A new look at housing affordability

It's common to see reports of how the average house price has increased in relation to average income over the past decades, reducing home affordability to the point where the dream of becoming a home owner is out of reach for more and more working families. But the use of average figures can distort the true picture - after all, there are plenty of houses for sale below the average, but they tend to also be in cheaper suburbs where the average income is lower. So how do you know which parts of Sydney are truly unaffordable? City Futures Research Centre at the University of NSW has attempted to provide a more realistic measure of housing affordability in Sydney by comparing average house prices in each region with average income data for that particular region. Most people buy their first home within a short distance (5-10 km) of where they're living at the time they decide they want to buy.

The study has shown that while the traditional average income/average house price chart shows lots of 'cheap' housing in the south-west region, the reality is that most of Sydney is unaffordable to the people living in that area, and there are just a few pockets of reasonably affordable real estate scattered throughout the Sydney region;



While this is an interesting way to look at affordability, it doesn't speak to which areas are good value. After all, an area with expensive real estate will tend to be populated with high income families (who are the only ones that can afford to live there), and so may appear to be relatively affordable according to Randolph and Pinnegar (the authors of the report), but may still be overpriced.

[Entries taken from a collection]

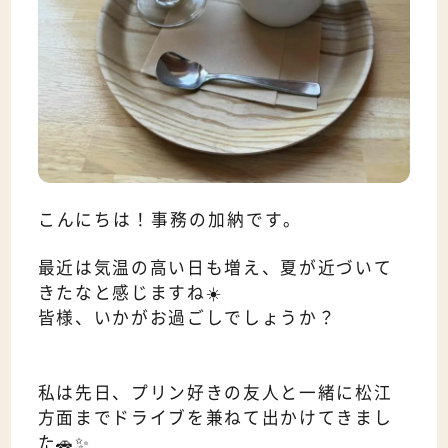
こんにちは！事務の加納です。
最近は気温の高い日も増え、夏が近づいて
きたなと感じますね☀️
皆様、いかがお過ごしでしょうか？
私は先日、プリン好きの友人と一緒に松江
方面までドライブを兼ねて出かけてきまし
た🚗✨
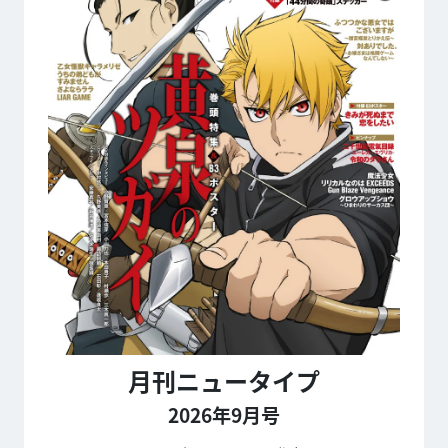
月刊ニュータイプ
2026年9月号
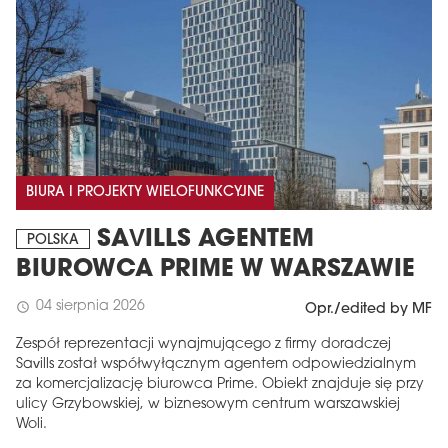
BIURA I PROJEKTY WIELOFUNKCYJNE
SAVILLS AGENTEM
POLSKA
BIUROWCA PRIME W WARSZAWIE
04 sierpnia 2026
schedule
Opr./edited by MF
Zespół reprezentacji wynajmującego z firmy doradczej
Savills został współwyłącznym agentem odpowiedzialnym
za komercjalizację biurowca Prime. Obiekt znajduje się przy
ulicy Grzybowskiej, w biznesowym centrum warszawskiej
Woli.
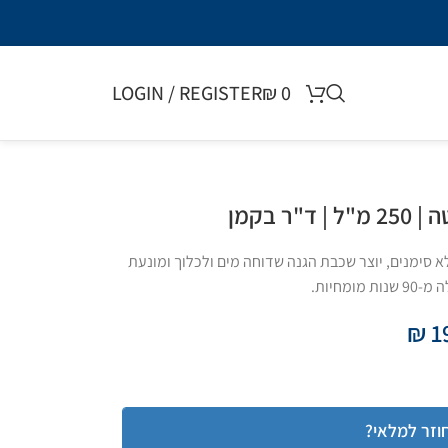
LOGIN / REGISTER
₪
0
 בקמן
א סימנים, יוצר שכבת הגנה שדוחה מים ולכלוך ומונעת
מחיות.
₪
1
וזר למלאי?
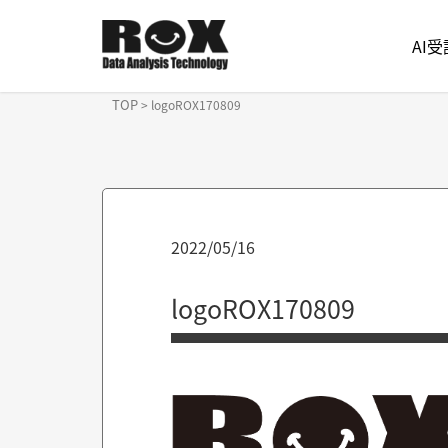
AI
TOP
>
logoROX170809
2022/05/16
logoROX170809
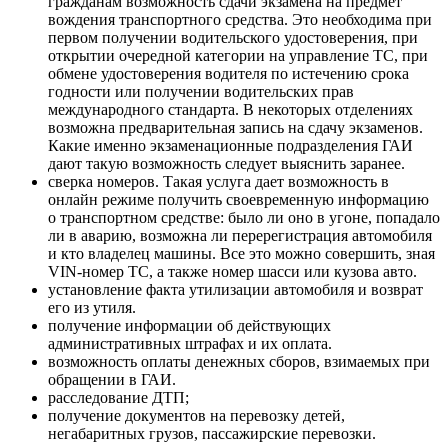
гражданам возможность сдачи экзамена на предмет
вождения транспортного средства. Это необходима при
первом получении водительского удостоверения, при
открытии очередной категории на управление ТС, при
обмене удостоверения водителя по истечению срока
годности или получении водительских прав
международного стандарта. В некоторых отделениях
возможна предварительная запись на сдачу экзаменов.
Какие именно экзаменационные подразделения ГАИ
дают такую возможность следует выяснить заранее.
сверка номеров. Такая услуга дает возможность в
онлайн режиме получить своевременную информацию
о транспортном средстве: было ли оно в угоне, попадало
ли в аварию, возможна ли перерегистрация автомобиля
и кто владелец машины. Все это можно совершить, зная
VIN-номер ТС, а также номер шасси или кузова авто.
установление факта утилизации автомобиля и возврат
его из утиля.
получение информации об действующих
административных штрафах и их оплата.
возможность оплаты денежных сборов, взимаемых при
обращении в ГАИ.
расследование ДТП;
получение документов на перевозку детей,
негабаритных грузов, пассажирские перевозки.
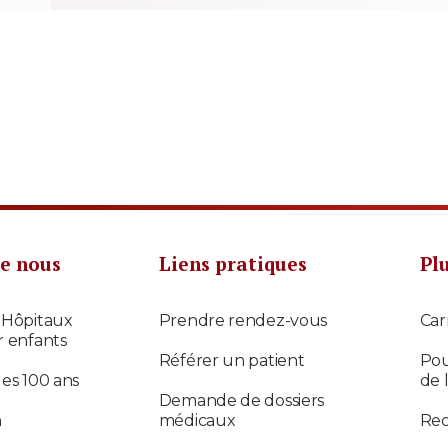
e nous
Liens pratiques
Pl
 Hôpitaux
Prendre rendez-vous
Car
r enfants
Référer un patient
Pou
des 100 ans
de 
Demande de dossiers
n
médicaux
Re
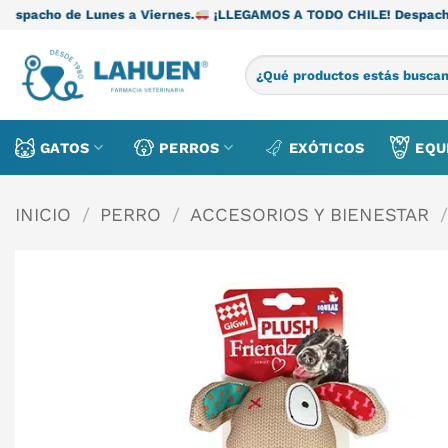
Saltar
unes a Viernes.
¡LLEGAMOS A TODO CHILE! Despacho de Lunes a 
al
contenido
Buscar
por:
GATOS
PERROS
EXÓTICOS
EQU
INICIO
/
PERRO
/
ACCESORIOS Y BIENESTAR
/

What you will do >>
A – Answer these questions about the housing affordability text:
(i) Which research centre tried to give a more realistic measure of housing affordability in Sydney?
(ii) Within what distance of where they are living do most people buy their first home?
(iii) Who are named as the authors of the report?
B – Transcribe the housing affordability text word for word, starting with "While this is" and going on through "still be overpriced.".

Answers per task >>
A –
(i) City Futures Research Centre at the University of NSW
(ii) 5-10 km
(iii) Randolph and Pinnegar

B –
While this is an interesting way to look at affordability, it doesn't speak to which areas are good value. After all, an area with expensive real estate will tend to be populated with high income families (who are the only ones that can afford to live there), and so may appear to be relatively affordable according to Randolph and Pinnegar (the authors of the report), but may still be overpriced.